G.R. No. 108763. February 13, 1997

FACTS:

Roridel, respondent, is married to Reynaldo who was born with a son. After a year of marriage Reynaldo showed signs of “immaturity and irresponsibility” as a husband and a father – since he preferred spending time and squandering money on his friends, dependency on parents and dishonesty in regards to their finances. Reynaldo was relieved from his job, and the respondent then became the breadwinner of the family.  They had a huge fight which resulted to Roridel’s resignation and went to Baguio to live with her parents and after few weeks, Reynaldo left and abandoned them.

-In 1990, Roridel Molina filed a petition for declaration of nullity of marriage.
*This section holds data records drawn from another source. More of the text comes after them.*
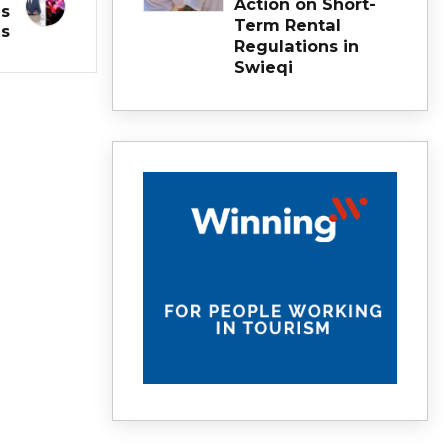
Action on Short-
is
Term Rental
s
Regulations in
Swieqi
Allegedly, Reynaldo had shown psychological incapacity who fails to perform essential marital obligation and it would be to the couple’s best interest to have their marriage declared null and void in order to free them from what appeared to be an incompatible marriage from the start.

Reynaldo admitted that they can no longer live together but contended that their misunderstandings are due to Roridel’s failure to run the household and manage the finances.

ISSUE:

Whether or not the opposing and conflicting personalities of the spouse can render the marriage void on the ground of psychological incapacity

RULING:

NO.  The rule on “psychological incapacity should refer to no less than a mental (not physical) incapacity but to the most serious cases of personality disorders clearly demonstrative of an utter insensitivity or inability to give meaning and significance to the marriage. This psychologic condition must exist at the time the marriage is celebrated.” The psychological incapacity must be characterized by (a) gravity, (b) juridical antecedence, and (c) incurability.
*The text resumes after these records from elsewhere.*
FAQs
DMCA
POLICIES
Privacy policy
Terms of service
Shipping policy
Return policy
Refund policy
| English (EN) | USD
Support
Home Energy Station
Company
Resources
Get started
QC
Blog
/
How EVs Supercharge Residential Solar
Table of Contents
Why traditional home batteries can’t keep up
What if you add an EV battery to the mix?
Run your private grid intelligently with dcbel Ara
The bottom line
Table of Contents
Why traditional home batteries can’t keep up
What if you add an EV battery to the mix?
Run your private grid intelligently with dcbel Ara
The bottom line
It appears in the case to be more of a “difficulty,” if not outright “refusal” or “neglect” in the performance of some marital obligations. Mere showing of “irreconcilable differences” and “conflicting personalities” in no wise constitutes psychological incapacity. There had been no showing of the gravity of the problem; neither its juridical antecedence nor its incurability.

During its deliberations, the court in view of the novelty of Art. 36 of the Family Code and the difficulty experienced by many trial courts in interpreting and applying it, the Court decided to invite two amici curiae, who submitted following guidelines in the interpretation and application of Art. 36.
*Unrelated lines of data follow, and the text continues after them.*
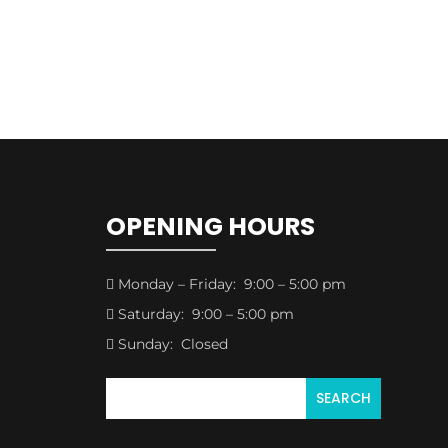
OPENING HOURS
Monday – Friday: 9:00 – 5:00 pm

Saturday: 9:00 – 5:00 pm

Sunday: Closed

1. Burden of proof to show the nullity of the marriage belongs to the plaintiff;

2. The root cause of the psychological incapacity must be: (a) medically or clinically identified, (b) alleged in the complaint, (c) sufficiently proven by experts and (d) clearly explained in the decision;

3. The incapacity must be proven to be existing at “the time of the celebration” of the marriage;

4. Such incapacity must also be shown to be medically or clinically permanent or incurable;

5. Such illness must be grave enough to bring about the disability of the party to assume the essential obligations of marriage;

6. The essential marital obligations must be those embraced by Arts. 68 up to 71 of the FC as regards the husband and wife, as well as Arts. 220, 221 and 225 of the same Code in regard to parents and their children. Such non-complied marital obligation(s) must also be stated in the petition, proven by evidence and included in the text of the decision;

7. Interpretations given by the National Appellate Matrimonial Tribunal of the Catholic Church in the Philippines, while not controlling or decisive, should be given great respect by our courts;

8. The trial court must order the prosecuting attorney or fiscal and the Solicitor General to appear as counsel for the state.